Many want to quickly do the splits, but to put any time limit on this process is still not worth it.To achieve the desired goal of people with different backgrounds may be at different times.In most cases, to get the result you need not only the desire but also the time, patience, hard work.

If during exercise you feel a little nagging pain, you should not worry.However, when a sharp pain in the muscles should immediately stop exercising.

holds classes every other day, doing the exercises slowly and smoothly.The duration of training should not be less than half an hour.

Always start with a warm-up exercise to warm up the muscles.If possible, jogging.At home it can be replaced by squatting or jumping rope.Before performing stretching is helpful to take a hot bath for ten minutes
, thanks to the high temperatures the muscles are easier to stretch.It is also well suited for warm-up swings straight legs.

During the warm-up is also necessary to prepare the joints and ligaments.To warm up the hip joint need to rotate leg bent at the knee on both sides.The rotational motion of the ankle and lower leg and turns the body and are a mandatory part of the workout.

After the warm-up exercises you can move to the complex, which will quickly do the splits.It is desirable to perform the exercises in the order in which they are located below.

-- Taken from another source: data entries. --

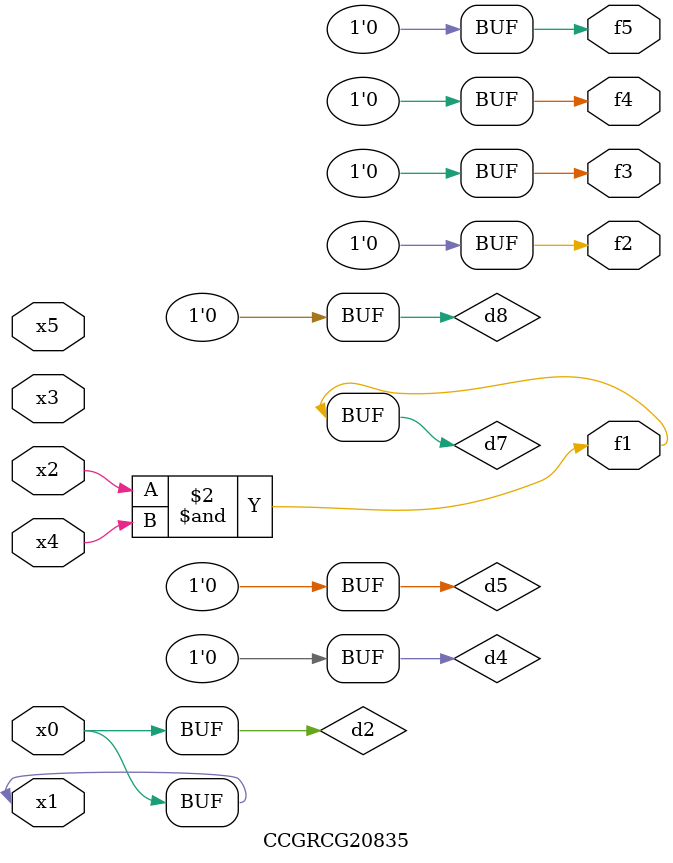
<source format=v>
module CCGRCG20835(
	input x0, x1, x2, x3, x4, x5,
	output f1, f2, f3, f4, f5
);

	wire d1, d2, d3, d4, d5, d6, d7, d8, d9;

	nand (d1, x1);
	buf (d2, x0, x1);
	nand (d3, x2, x4);
	and (d4, d1, d2);
	and (d5, d1, d2);
	nand (d6, d1, d3);
	not (d7, d3);
	xor (d8, d5);
	nor (d9, d5, d6);
	assign f1 = d7;
	assign f2 = d8;
	assign f3 = d8;
	assign f4 = d8;
	assign f5 = d8;
endmodule

</source>
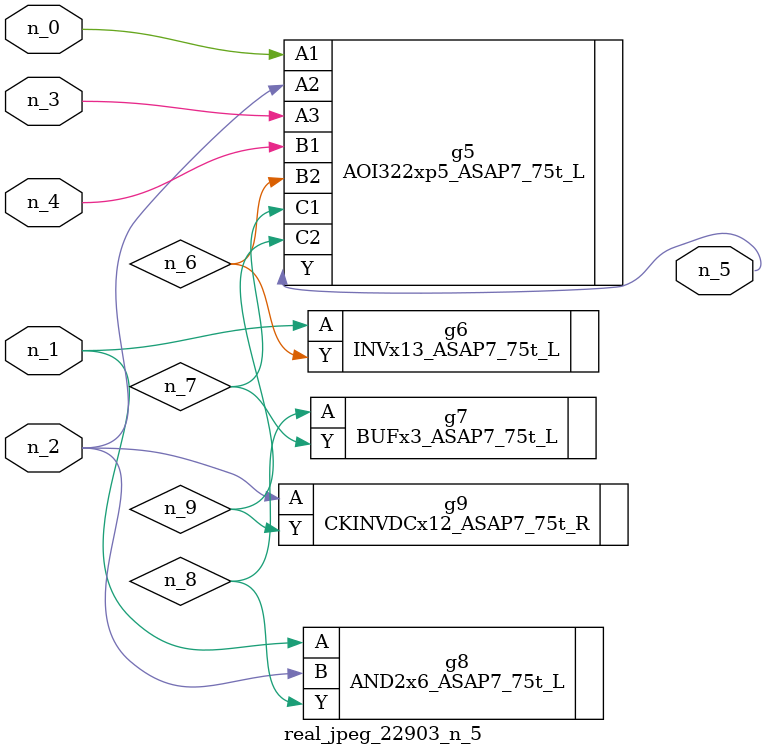
<source format=v>
module real_jpeg_22903_n_5 (n_4, n_0, n_1, n_2, n_3, n_5);

input n_4;
input n_0;
input n_1;
input n_2;
input n_3;

output n_5;

wire n_8;
wire n_6;
wire n_7;
wire n_9;

AOI322xp5_ASAP7_75t_L g5 ( 
.A1(n_0),
.A2(n_2),
.A3(n_3),
.B1(n_4),
.B2(n_6),
.C1(n_7),
.C2(n_9),
.Y(n_5)
);

INVx13_ASAP7_75t_L g6 ( 
.A(n_1),
.Y(n_6)
);

AND2x6_ASAP7_75t_L g8 ( 
.A(n_1),
.B(n_2),
.Y(n_8)
);

CKINVDCx12_ASAP7_75t_R g9 ( 
.A(n_2),
.Y(n_9)
);

BUFx3_ASAP7_75t_L g7 ( 
.A(n_8),
.Y(n_7)
);


endmodule
</source>
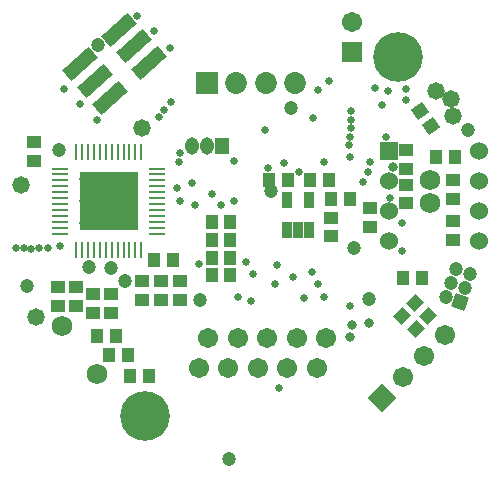
<source format=gbs>
G04*
G04 #@! TF.GenerationSoftware,Altium Limited,Altium Designer,20.0.7 (75)*
G04*
G04 Layer_Color=16711935*
%FSLAX44Y44*%
%MOMM*%
G71*
G01*
G75*
%ADD26R,1.1684X1.0668*%
%ADD27R,1.0668X1.1684*%
%ADD33R,1.2032X1.4732*%
%ADD34O,1.2032X1.4732*%
%ADD35C,1.7032*%
%ADD36R,1.7032X1.7032*%
%ADD37C,1.7272*%
%ADD38R,1.8532X1.8532*%
%ADD39C,1.8532*%
%ADD40P,1.7016X4X385.0*%
%ADD41C,1.2032*%
%ADD42R,1.5240X1.5240*%
%ADD43C,1.5240*%
%ADD44C,4.2032*%
%ADD45P,2.4087X4X90.0*%
%ADD46C,1.4732*%
%ADD47C,0.6532*%
%ADD48C,0.8032*%
%ADD88R,1.4732X0.2286*%
%ADD89R,0.2286X1.4732*%
%ADD90R,5.0038X5.0038*%
G04:AMPARAMS|DCode=93|XSize=3.0032mm|YSize=1.2032mm|CornerRadius=0mm|HoleSize=0mm|Usage=FLASHONLY|Rotation=42.000|XOffset=0mm|YOffset=0mm|HoleType=Round|Shape=Rectangle|*
%AMROTATEDRECTD93*
4,1,4,-0.7134,-1.4518,-1.5185,-0.5577,0.7134,1.4518,1.5185,0.5577,-0.7134,-1.4518,0.0*
%
%ADD93ROTATEDRECTD93*%

G04:AMPARAMS|DCode=94|XSize=1.0668mm|YSize=1.1684mm|CornerRadius=0mm|HoleSize=0mm|Usage=FLASHONLY|Rotation=135.000|XOffset=0mm|YOffset=0mm|HoleType=Round|Shape=Rectangle|*
%AMROTATEDRECTD94*
4,1,4,0.7903,0.0359,-0.0359,-0.7903,-0.7903,-0.0359,0.0359,0.7903,0.7903,0.0359,0.0*
%
%ADD94ROTATEDRECTD94*%

G04:AMPARAMS|DCode=95|XSize=1.0668mm|YSize=1.1684mm|CornerRadius=0mm|HoleSize=0mm|Usage=FLASHONLY|Rotation=125.000|XOffset=0mm|YOffset=0mm|HoleType=Round|Shape=Rectangle|*
%AMROTATEDRECTD95*
4,1,4,0.7845,-0.1018,-0.1726,-0.7720,-0.7845,0.1018,0.1726,0.7720,0.7845,-0.1018,0.0*
%
%ADD95ROTATEDRECTD95*%

%ADD96R,0.8532X1.4532*%
D26*
X99000Y14001D02*
D03*
Y-2001D02*
D03*
X130000Y46999D02*
D03*
Y63001D02*
D03*
Y17999D02*
D03*
Y34001D02*
D03*
X-185000Y70001D02*
D03*
Y53999D02*
D03*
X-135000Y-58999D02*
D03*
Y-75001D02*
D03*
X66000Y-10001D02*
D03*
Y6001D02*
D03*
X169000Y3001D02*
D03*
Y-13001D02*
D03*
X169000Y21999D02*
D03*
Y38001D02*
D03*
X-78000Y-47999D02*
D03*
Y-64001D02*
D03*
X-165100Y-52699D02*
D03*
Y-68701D02*
D03*
X-149600Y-52699D02*
D03*
Y-68701D02*
D03*
X-120000Y-58999D02*
D03*
Y-75001D02*
D03*
X-94000Y-64001D02*
D03*
Y-47999D02*
D03*
X-62000Y-47999D02*
D03*
Y-64001D02*
D03*
D27*
X126999Y-45000D02*
D03*
X143001Y-45000D02*
D03*
X-35000Y2000D02*
D03*
X-18998D02*
D03*
X-115999Y-94000D02*
D03*
X-132001D02*
D03*
X-106099Y-110700D02*
D03*
X-122101D02*
D03*
X-87999Y-128000D02*
D03*
X-104001D02*
D03*
X-35000Y-13000D02*
D03*
X-18998D02*
D03*
X-18999Y-43000D02*
D03*
X-35001D02*
D03*
X-67999Y-30000D02*
D03*
X-84001D02*
D03*
X-18998Y-28000D02*
D03*
X-35000D02*
D03*
X171001Y57000D02*
D03*
X154999D02*
D03*
X64000Y38000D02*
D03*
X47998D02*
D03*
X65999Y22000D02*
D03*
X82001D02*
D03*
X30001Y38000D02*
D03*
X13999D02*
D03*
D33*
X-26600Y66300D02*
D03*
D34*
X-39300D02*
D03*
X-52000D02*
D03*
D35*
X84000Y172000D02*
D03*
X54000Y-121000D02*
D03*
X29000D02*
D03*
X4000D02*
D03*
X-21000D02*
D03*
X-46000D02*
D03*
X162882Y-93118D02*
D03*
X144921Y-111079D02*
D03*
X126960Y-129039D02*
D03*
X62000Y-96000D02*
D03*
X37000D02*
D03*
X12000D02*
D03*
X-13000D02*
D03*
X-38000D02*
D03*
D36*
X84000Y146600D02*
D03*
D37*
X150000Y38000D02*
D03*
Y18000D02*
D03*
X-161489Y-85849D02*
D03*
X-132100Y-126300D02*
D03*
D38*
X-39000Y120000D02*
D03*
D39*
X-14000D02*
D03*
X11000D02*
D03*
X36000D02*
D03*
D40*
X175313Y-65868D02*
D03*
D41*
X163379Y-61525D02*
D03*
X179656Y-53934D02*
D03*
X184000Y-42000D02*
D03*
X172066Y-37656D02*
D03*
X167722Y-49591D02*
D03*
X98148Y-63099D02*
D03*
X-191600Y-51700D02*
D03*
X-121700Y38500D02*
D03*
X-122200Y1200D02*
D03*
X-122100Y19800D02*
D03*
X-131000Y152000D02*
D03*
X182000Y80000D02*
D03*
X-103000Y39000D02*
D03*
X-141000D02*
D03*
Y20000D02*
D03*
X-103000D02*
D03*
Y1000D02*
D03*
X-141000D02*
D03*
X-119850Y-37000D02*
D03*
X-108000Y-48000D02*
D03*
X-139000Y-36000D02*
D03*
X-45000Y-64000D02*
D03*
X-20000Y-198000D02*
D03*
X32000Y99000D02*
D03*
X86000Y-20000D02*
D03*
X-164000Y63000D02*
D03*
X15500Y28164D02*
D03*
D42*
X114800Y62200D02*
D03*
D43*
Y36800D02*
D03*
Y11400D02*
D03*
Y-14000D02*
D03*
X191000D02*
D03*
Y11400D02*
D03*
Y36800D02*
D03*
Y62200D02*
D03*
D44*
X-91700Y-162200D02*
D03*
X123000Y141700D02*
D03*
D45*
X109000Y-147000D02*
D03*
D46*
X155000Y113000D02*
D03*
X168018Y106612D02*
D03*
X169569Y92193D02*
D03*
X-93620Y81870D02*
D03*
X-184000Y-78000D02*
D03*
X-196000Y34000D02*
D03*
D47*
X-79200Y90900D02*
D03*
X-75100Y97300D02*
D03*
X-69400Y103600D02*
D03*
X-163300Y-18100D02*
D03*
X-180900Y-20000D02*
D03*
X-173200Y-19578D02*
D03*
X-200800Y-19900D02*
D03*
X-194000Y-20100D02*
D03*
X-187500Y-20300D02*
D03*
X109400Y101400D02*
D03*
X129500Y105600D02*
D03*
X103000Y115300D02*
D03*
X114600Y113400D02*
D03*
X97700Y44300D02*
D03*
X93100Y35900D02*
D03*
X99000Y53000D02*
D03*
X-64000Y31000D02*
D03*
X-63000Y53000D02*
D03*
X-62000Y61000D02*
D03*
X81750Y67500D02*
D03*
X60000Y53000D02*
D03*
X82000Y74000D02*
D03*
X83000Y82000D02*
D03*
X83000Y89000D02*
D03*
X83000Y96000D02*
D03*
X82000Y57000D02*
D03*
X116000Y23000D02*
D03*
X126000Y1000D02*
D03*
X112725Y74000D02*
D03*
X130000Y115000D02*
D03*
X126000Y-22000D02*
D03*
X55000Y114000D02*
D03*
X-52000Y35000D02*
D03*
X10000Y80000D02*
D03*
X-46000Y-33000D02*
D03*
X22000Y-138000D02*
D03*
X43000Y-62000D02*
D03*
X82000Y-69000D02*
D03*
X55000Y-50000D02*
D03*
X50000Y-40000D02*
D03*
X26000Y52000D02*
D03*
X39000Y45000D02*
D03*
X-16000Y54000D02*
D03*
X13000Y48000D02*
D03*
X-35000Y26000D02*
D03*
X-13000Y-61000D02*
D03*
X-6000Y-32000D02*
D03*
X0Y-42000D02*
D03*
X-2000Y-65000D02*
D03*
X-16000Y20000D02*
D03*
X-27000Y17000D02*
D03*
X-49000D02*
D03*
X-62000Y20000D02*
D03*
X60000Y-61000D02*
D03*
X51000Y90000D02*
D03*
X19000Y-50336D02*
D03*
X34000Y-44000D02*
D03*
X20000Y-34000D02*
D03*
X-132130Y89000D02*
D03*
X-146000Y102000D02*
D03*
X-160000Y114870D02*
D03*
X-98000Y177000D02*
D03*
X-84000Y164000D02*
D03*
X-70000Y150000D02*
D03*
X64000Y122000D02*
D03*
D48*
X119000Y48500D02*
D03*
X98000Y-83000D02*
D03*
X84000Y-85000D02*
D03*
X82000Y-95000D02*
D03*
D88*
X-163148Y-7500D02*
D03*
Y-2500D02*
D03*
Y2500D02*
D03*
Y7500D02*
D03*
Y12500D02*
D03*
Y17500D02*
D03*
Y22500D02*
D03*
Y27500D02*
D03*
Y32500D02*
D03*
Y37500D02*
D03*
Y42500D02*
D03*
Y47500D02*
D03*
X-80852D02*
D03*
Y42500D02*
D03*
Y37500D02*
D03*
Y32500D02*
D03*
Y27500D02*
D03*
Y22500D02*
D03*
Y17500D02*
D03*
Y12500D02*
D03*
Y7500D02*
D03*
Y2500D02*
D03*
Y-2500D02*
D03*
Y-7500D02*
D03*
D89*
X-149500Y61148D02*
D03*
X-144500D02*
D03*
X-139500D02*
D03*
X-134500D02*
D03*
X-129500D02*
D03*
X-124500D02*
D03*
X-119500D02*
D03*
X-114500D02*
D03*
X-109500D02*
D03*
X-104500D02*
D03*
X-99500D02*
D03*
X-94500D02*
D03*
Y-21148D02*
D03*
X-99500D02*
D03*
X-104500D02*
D03*
X-109500D02*
D03*
X-114500D02*
D03*
X-119500D02*
D03*
X-124500D02*
D03*
X-129500D02*
D03*
X-134500D02*
D03*
X-139500D02*
D03*
X-144500D02*
D03*
X-149500D02*
D03*
D90*
X-122000Y20000D02*
D03*
D93*
X-113800Y165236D02*
D03*
X-146498Y135794D02*
D03*
X-101087Y151116D02*
D03*
X-133785Y121674D02*
D03*
X-88373Y136996D02*
D03*
X-121072Y107554D02*
D03*
D94*
X137658Y-88658D02*
D03*
X126343Y-77342D02*
D03*
X137343Y-66342D02*
D03*
X148657Y-77658D02*
D03*
D95*
X141411Y96554D02*
D03*
X150589Y83446D02*
D03*
D96*
X47400Y-4500D02*
D03*
X38000D02*
D03*
X28600D02*
D03*
Y20500D02*
D03*
X47400D02*
D03*
M02*

</source>
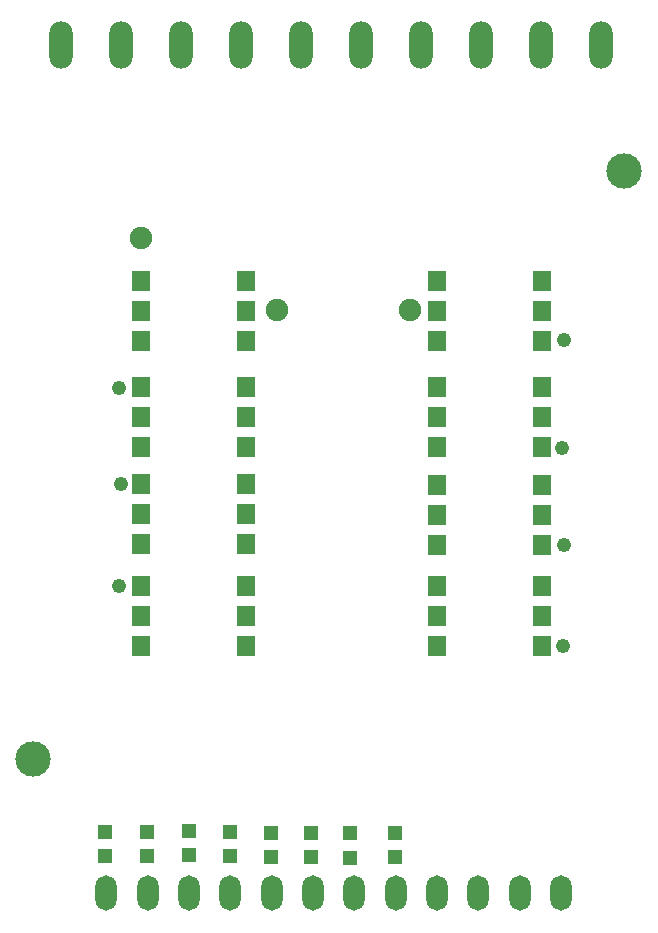
<source format=gbr>
%FSLAX23Y23*%
%MOIN*%
%ADD70O,0.07087X0.11811*%
%ADD91O,0.07874X0.15748*%
%ADD144R,0.05118X0.04500*%
%ADD92R,0.06299X0.07087*%
%ADD98C,0.04800*%
%ADD93C,0.07500*%
%ADD97C,0.11811*%
X000Y000D02*
D02*
D70*
X496Y321D03*
X634D03*
X772D03*
X909D03*
X1047D03*
X1185D03*
X1323D03*
X1461D03*
X1598D03*
X1736D03*
X1874D03*
X2012D03*
D02*
D91*
X345Y3147D03*
X545D03*
X745D03*
X945D03*
X1145D03*
X1345D03*
X1545D03*
X1745D03*
X1945D03*
X2145D03*
D02*
D92*
X613Y1144D03*
Y1244D03*
Y1344D03*
Y1484D03*
Y1584D03*
Y1684D03*
Y1807D03*
Y1907D03*
Y2007D03*
Y2160D03*
Y2260D03*
Y2360D03*
X963Y1144D03*
Y1244D03*
Y1344D03*
Y1484D03*
Y1584D03*
Y1684D03*
Y1807D03*
Y1907D03*
Y2007D03*
Y2160D03*
Y2260D03*
Y2360D03*
X1597Y1146D03*
Y1246D03*
Y1346D03*
X1598Y1482D03*
Y1582D03*
Y1682D03*
Y2162D03*
Y2262D03*
Y2362D03*
X1599Y1809D03*
Y1909D03*
Y2009D03*
X1947Y1146D03*
Y1246D03*
Y1346D03*
X1948Y1482D03*
Y1582D03*
Y1682D03*
Y2162D03*
Y2262D03*
Y2362D03*
X1949Y1809D03*
Y1909D03*
Y2009D03*
D02*
D93*
X613Y2503D03*
X1064Y2264D03*
X1508D03*
D02*
D97*
X253Y767D03*
X2223Y2729D03*
D02*
D98*
X539Y1346D03*
X540Y2006D03*
X546Y1685D03*
X2015Y1804D03*
X2019Y1143D03*
X2023Y1481D03*
Y2164D03*
D02*
D144*
X493Y524D03*
X493Y443D03*
X632Y524D03*
X632Y443D03*
X772Y529D03*
X772Y448D03*
X909Y525D03*
X909Y444D03*
X1044Y521D03*
X1044Y440D03*
X1180Y522D03*
X1180Y441D03*
X1310Y520D03*
X1310Y439D03*
X1458Y521D03*
X1458Y440D03*
X000Y000D02*
M02*

</source>
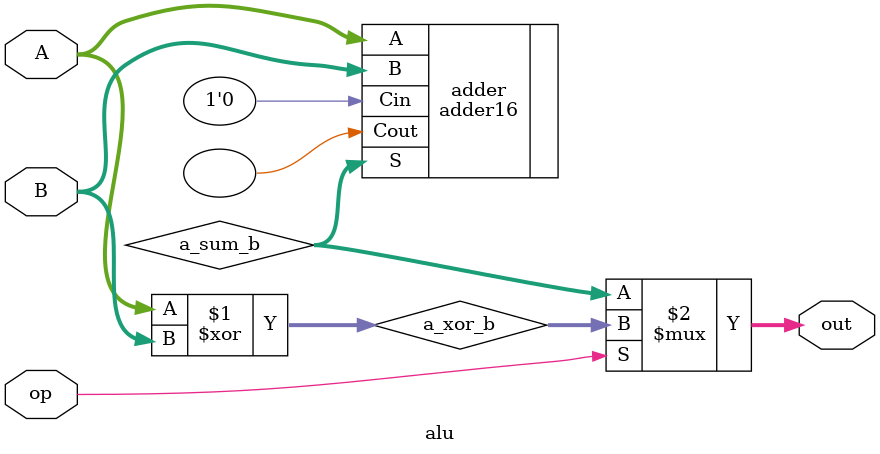
<source format=v>
module alu(
    input wire op, // 0 = add, 1 = xor
    input wire [15:0] A,
    input wire [15:0] B,
    output wire [15:0] out
);
    wire [15:0] a_sum_b;
    adder16 adder (
        .A   (A),
        .B   (B),
        .S   (a_sum_b),
        .Cin (1'b0),
        .Cout()
    );

    wire [15:0] a_xor_b;
    assign a_xor_b = A ^ B;

    assign out = op ? a_xor_b : a_sum_b;
endmodule
</source>
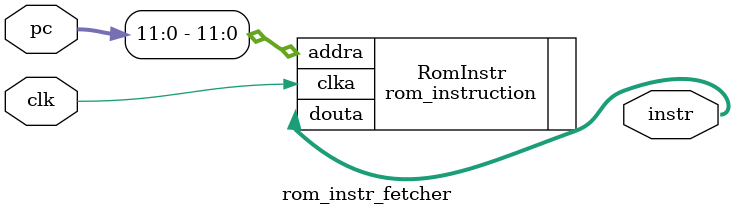
<source format=v>
`timescale 1ns / 1ps

module rom_instr_fetcher(
	input [31:0] pc,
	input clk,
	output [31:0] instr
   );
	
	rom_instruction RomInstr(.clka(clk), .addra(pc[11:0]), .douta(instr));


endmodule

</source>
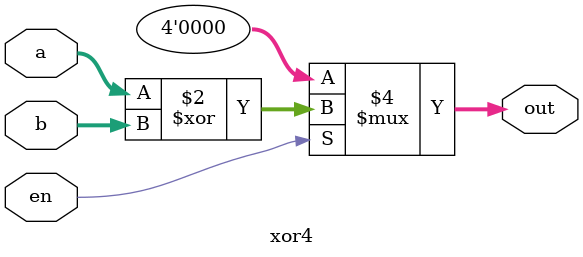
<source format=sv>
`timescale 1ns / 1ps


module xor4(
input logic [3:0]a, b,
input logic en,
output logic [3:0] out
    );
    always_comb
    if(en)
        out = a ^ b;
    else
        out = 0;
endmodule

</source>
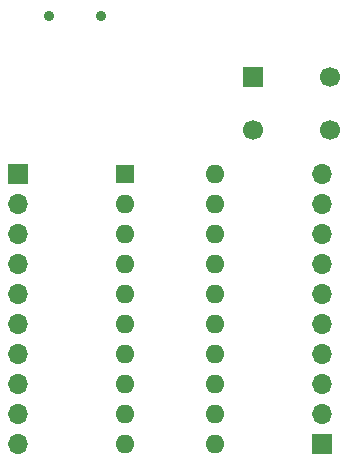
<source format=gbr>
%TF.GenerationSoftware,KiCad,Pcbnew,7.0.6-1.fc38*%
%TF.CreationDate,2023-08-09T19:30:44+03:00*%
%TF.ProjectId,msp430-breakout,6d737034-3330-42d6-9272-65616b6f7574,v.1.0*%
%TF.SameCoordinates,Original*%
%TF.FileFunction,Soldermask,Bot*%
%TF.FilePolarity,Negative*%
%FSLAX46Y46*%
G04 Gerber Fmt 4.6, Leading zero omitted, Abs format (unit mm)*
G04 Created by KiCad (PCBNEW 7.0.6-1.fc38) date 2023-08-09 19:30:44*
%MOMM*%
%LPD*%
G01*
G04 APERTURE LIST*
%ADD10C,0.900000*%
%ADD11O,1.700000X1.700000*%
%ADD12R,1.700000X1.700000*%
%ADD13O,1.600000X1.600000*%
%ADD14R,1.600000X1.600000*%
%ADD15C,1.700000*%
G04 APERTURE END LIST*
D10*
%TO.C,J3*%
X80000000Y-38825000D03*
X75600000Y-38825000D03*
%TD*%
D11*
%TO.C,J2*%
X98750000Y-52160000D03*
X98750000Y-54700000D03*
X98750000Y-57240000D03*
X98750000Y-59780000D03*
X98750000Y-62320000D03*
X98750000Y-64860000D03*
X98750000Y-67400000D03*
X98750000Y-69940000D03*
X98750000Y-72480000D03*
D12*
X98750000Y-75020000D03*
%TD*%
D13*
%TO.C,U1*%
X89620000Y-52175000D03*
X89620000Y-54715000D03*
X89620000Y-57255000D03*
X89620000Y-59795000D03*
X89620000Y-62335000D03*
X89620000Y-64875000D03*
X89620000Y-67415000D03*
X89620000Y-69955000D03*
X89620000Y-72495000D03*
X89620000Y-75035000D03*
X82000000Y-75035000D03*
X82000000Y-72495000D03*
X82000000Y-69955000D03*
X82000000Y-67415000D03*
X82000000Y-64875000D03*
X82000000Y-62335000D03*
X82000000Y-59795000D03*
X82000000Y-57255000D03*
X82000000Y-54715000D03*
D14*
X82000000Y-52175000D03*
%TD*%
D15*
%TO.C,SW1*%
X92850000Y-48450000D03*
X99350000Y-48450000D03*
D12*
X92850000Y-43950000D03*
D15*
X99350000Y-43950000D03*
%TD*%
D12*
%TO.C,J1*%
X73000000Y-52175000D03*
D11*
X73000000Y-54715000D03*
X73000000Y-57255000D03*
X73000000Y-59795000D03*
X73000000Y-62335000D03*
X73000000Y-64875000D03*
X73000000Y-67415000D03*
X73000000Y-69955000D03*
X73000000Y-72495000D03*
X73000000Y-75035000D03*
%TD*%
M02*

</source>
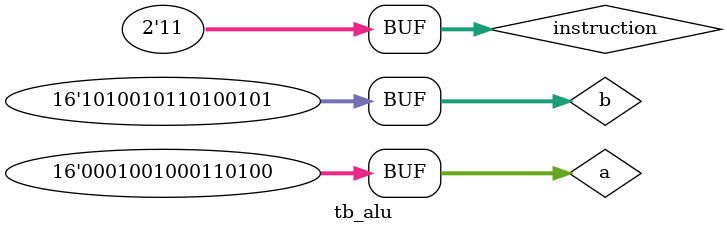
<source format=sv>
module tb_alu;
    logic [1:0] instruction;
    logic [15:0] a, b, result; 

    alu uut (
        .instruction(instruction),
        .a(a),
        .b(b),
        .result(result)
    );

    task testcase (
        input [1:0] instr,
        input [15:0] operand_a,
        input [15:0] operand_b    
    );
    begin
        instruction = instr;
        a = operand_a;
        b = operand_b;
        #1;
    end
    endtask

    initial begin
        $dumpfile("alu.vcd");
        $dumpvars(0, tb_alu);

        // add
        testcase(2'b00, 16'd10, 16'd15);
        testcase(2'b00, 16'd10000, 16'd2000);

        // sub
        testcase(2'b01, 16'd50, 16'd20);
        testcase(2'b01, 16'd3000, 16'd1500);

        // encrypt
        testcase(2'b10, 16'hA5A5, 16'h1234);
        testcase(2'b10, 16'hFFFF, 16'h0001);

        // decrypt
        testcase(2'b11, 16'h0001, 16'hFFFF);
        testcase(2'b11, 16'h1234, 16'hA5A5);
    end
endmodule
</source>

1. Bend one leg at the knee and set it forward, set aside a second back and straighten.With a straight back do 30 sit-ups on a springy each leg.Every occupation try to plant his feet on.

2. Spread your legs wide.Sit down on one, the other holding the line.Make smooth rolls 30 times, trying to go down as low as possible to the floor.

3. Sit on the floor, move the foot, knees apart.Press the foot hands performing springy motion 30 times.Try to get your knees to the floor.

4. The posture of the previous exercise lean forward, hands clasped feet, try to hold out for a few seconds in this position, and then straightened up.Repeat 3 times.

5. Sitting on the floor, straighten your legs, pull socks over, his hands grasp the feet and drag chest to knees without bending the legs.Try to stay in the lowest position for a few seconds until the nagging pains.Do 3 sets.

6. Arrange the wide-leg, place your hands on the floor.Lower the hips, bending the back.Do 30 repetitions.

7. Take the twine as low as possible and squeeze the legs, as if trying to get up.Strain them a few seconds, then relax.Take a few approaches.

8. Take the twine slightly popruzhinte, stay in the lower position for a few minutes.Is inclined to both legs.Do 3 sets.

These guidelines and exercises to help you easily and quickly do the splits.